There should be rapid awareness raising and training on disability rights for personnel involved in COVID-19 response which includes risks associated with respiratory complications for certain types of disabilities. Caregivers and personal assistants should also be trained on how to protect themselves and persons with disabilities against COVID-19 and provided with protective gears.

Dignity:

Additional protective measures should must be taken for people with certain types of disabilities: Such include Disinfection of entrance doors reserved for persons with disabilities, handrails of ramps or staircases, accessibility knobs for doors reserved for people with reduced mobility, ensuring community support to people with psycho social disabilities and introducing proactive testing and more strict preventive measures to groups of persons with disabilities who are more susceptible to infection due to respiratory or health complications caused by the impairment.

Persons with Disabilities in quarantine facilities should be provided with support services, personal assistance, communication and physical accessibility.

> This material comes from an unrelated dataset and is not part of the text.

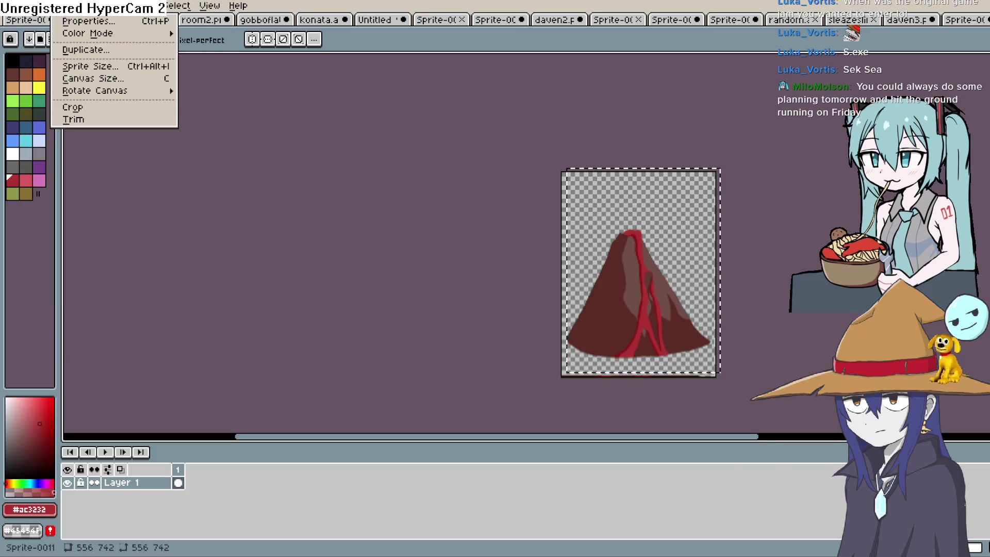
mouse_move(85, 33)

Their assistants should be provided with personal protective equipment and ensure proactive testing to prevent further spread of the virus.

[1] World Health Organization (2019)

[2] World Report on Disability (2011). World Health Organizationnovel coronavirus

[3] World Urbanization Prospects (2014). United Nations Department of Economic and Social Affairs

[4] WHO advise to public on containing COVID-19 https://www.who.int/emergencies/diseases/novel-coronavirus-2019/advice-for-public

[5] 2015/16 Kenya Integrated Household Budget Survey(KIHBS), KNBS (2017)

[6] Police Brutality to an Intellectually disabled person – https://citizentv.co.ke/news/mentally-ill-man-35reportedly-beaten-to-death-by-police-enforcing-curfew-in-kakamega-328761/

Mildred Omino is a Kenyan Gender and Disability Rights Activist.